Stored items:
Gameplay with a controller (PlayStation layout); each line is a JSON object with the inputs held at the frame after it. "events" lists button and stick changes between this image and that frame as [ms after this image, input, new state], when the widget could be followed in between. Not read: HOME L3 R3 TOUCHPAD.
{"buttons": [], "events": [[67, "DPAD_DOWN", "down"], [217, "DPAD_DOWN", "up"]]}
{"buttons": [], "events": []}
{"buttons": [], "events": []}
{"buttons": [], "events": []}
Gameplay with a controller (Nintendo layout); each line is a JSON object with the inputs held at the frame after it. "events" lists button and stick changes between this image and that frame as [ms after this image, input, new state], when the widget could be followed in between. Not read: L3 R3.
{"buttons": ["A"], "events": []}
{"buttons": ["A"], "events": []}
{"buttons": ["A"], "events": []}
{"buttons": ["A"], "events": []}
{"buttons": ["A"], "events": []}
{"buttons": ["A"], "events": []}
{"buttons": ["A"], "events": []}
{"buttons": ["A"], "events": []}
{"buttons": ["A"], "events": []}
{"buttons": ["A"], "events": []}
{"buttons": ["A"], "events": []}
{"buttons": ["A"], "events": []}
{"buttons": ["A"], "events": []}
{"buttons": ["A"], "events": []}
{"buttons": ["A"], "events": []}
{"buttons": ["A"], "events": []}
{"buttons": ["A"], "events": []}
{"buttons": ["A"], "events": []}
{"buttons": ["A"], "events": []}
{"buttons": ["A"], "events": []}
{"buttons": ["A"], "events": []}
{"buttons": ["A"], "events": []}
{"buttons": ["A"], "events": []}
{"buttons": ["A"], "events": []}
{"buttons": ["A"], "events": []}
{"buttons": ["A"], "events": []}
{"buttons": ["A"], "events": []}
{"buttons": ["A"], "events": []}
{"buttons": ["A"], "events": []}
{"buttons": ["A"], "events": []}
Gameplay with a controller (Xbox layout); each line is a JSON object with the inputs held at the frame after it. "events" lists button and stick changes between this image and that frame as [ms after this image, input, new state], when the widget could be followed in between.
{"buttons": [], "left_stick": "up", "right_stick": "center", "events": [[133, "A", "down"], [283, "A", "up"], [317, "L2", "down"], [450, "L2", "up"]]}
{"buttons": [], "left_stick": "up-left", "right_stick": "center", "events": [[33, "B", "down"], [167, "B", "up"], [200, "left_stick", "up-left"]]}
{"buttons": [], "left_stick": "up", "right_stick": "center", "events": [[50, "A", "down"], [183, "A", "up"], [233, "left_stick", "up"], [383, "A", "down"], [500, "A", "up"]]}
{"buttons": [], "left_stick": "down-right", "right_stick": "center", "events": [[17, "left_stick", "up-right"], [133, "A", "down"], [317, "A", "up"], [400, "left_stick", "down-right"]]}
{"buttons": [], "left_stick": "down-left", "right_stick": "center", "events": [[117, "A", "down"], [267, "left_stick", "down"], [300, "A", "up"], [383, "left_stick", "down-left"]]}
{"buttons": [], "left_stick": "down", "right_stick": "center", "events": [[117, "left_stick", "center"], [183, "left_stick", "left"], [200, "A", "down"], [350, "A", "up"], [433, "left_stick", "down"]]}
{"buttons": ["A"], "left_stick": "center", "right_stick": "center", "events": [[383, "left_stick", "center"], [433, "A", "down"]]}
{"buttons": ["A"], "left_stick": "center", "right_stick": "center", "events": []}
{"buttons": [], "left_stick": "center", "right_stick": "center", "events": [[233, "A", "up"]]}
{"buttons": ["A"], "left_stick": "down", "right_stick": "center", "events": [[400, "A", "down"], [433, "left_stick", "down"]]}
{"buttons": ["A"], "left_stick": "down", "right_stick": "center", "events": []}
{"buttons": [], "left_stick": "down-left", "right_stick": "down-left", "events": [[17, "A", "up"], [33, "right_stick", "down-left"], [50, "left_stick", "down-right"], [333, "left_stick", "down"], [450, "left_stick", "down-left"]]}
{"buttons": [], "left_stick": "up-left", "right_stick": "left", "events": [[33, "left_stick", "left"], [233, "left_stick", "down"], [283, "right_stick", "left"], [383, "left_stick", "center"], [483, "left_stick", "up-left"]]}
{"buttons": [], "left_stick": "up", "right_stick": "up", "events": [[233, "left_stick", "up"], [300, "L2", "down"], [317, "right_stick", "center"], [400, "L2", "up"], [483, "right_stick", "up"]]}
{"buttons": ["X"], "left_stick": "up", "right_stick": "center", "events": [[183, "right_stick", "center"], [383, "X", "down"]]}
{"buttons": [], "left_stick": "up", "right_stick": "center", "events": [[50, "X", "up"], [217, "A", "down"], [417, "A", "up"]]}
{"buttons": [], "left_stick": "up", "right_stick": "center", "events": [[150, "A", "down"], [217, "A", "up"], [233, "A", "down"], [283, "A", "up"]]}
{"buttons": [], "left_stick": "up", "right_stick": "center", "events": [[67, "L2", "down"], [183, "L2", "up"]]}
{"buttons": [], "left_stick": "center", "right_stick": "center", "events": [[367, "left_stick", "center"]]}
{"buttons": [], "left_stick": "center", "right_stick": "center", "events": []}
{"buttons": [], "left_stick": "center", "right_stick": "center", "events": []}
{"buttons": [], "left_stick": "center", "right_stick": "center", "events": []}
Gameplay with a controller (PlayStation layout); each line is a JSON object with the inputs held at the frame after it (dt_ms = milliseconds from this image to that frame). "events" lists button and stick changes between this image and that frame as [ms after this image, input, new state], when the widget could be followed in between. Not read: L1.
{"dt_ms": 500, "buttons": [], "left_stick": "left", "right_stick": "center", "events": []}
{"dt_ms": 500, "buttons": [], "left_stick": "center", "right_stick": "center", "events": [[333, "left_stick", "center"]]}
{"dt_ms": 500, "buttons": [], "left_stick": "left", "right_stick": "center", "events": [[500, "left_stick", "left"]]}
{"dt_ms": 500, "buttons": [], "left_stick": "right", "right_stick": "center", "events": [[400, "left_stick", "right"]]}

What to do: Look through the data and show every line containing "PlayStation".

Reply:
Gameplay with a controller (PlayStation layout); each line is a JSON object with the inputs held at the frame after it. "events" lists button and stick changes between this image and that frame as [ms after this image, input, new state], when the widget could be followed in between. Not read: HOME L3 R3 TOUCHPAD.
Gameplay with a controller (PlayStation layout); each line is a JSON object with the inputs held at the frame after it (dt_ms = milliseconds from this image to that frame). "events" lists button and stick changes between this image and that frame as [ms after this image, input, new state], when the widget could be followed in between. Not read: L1.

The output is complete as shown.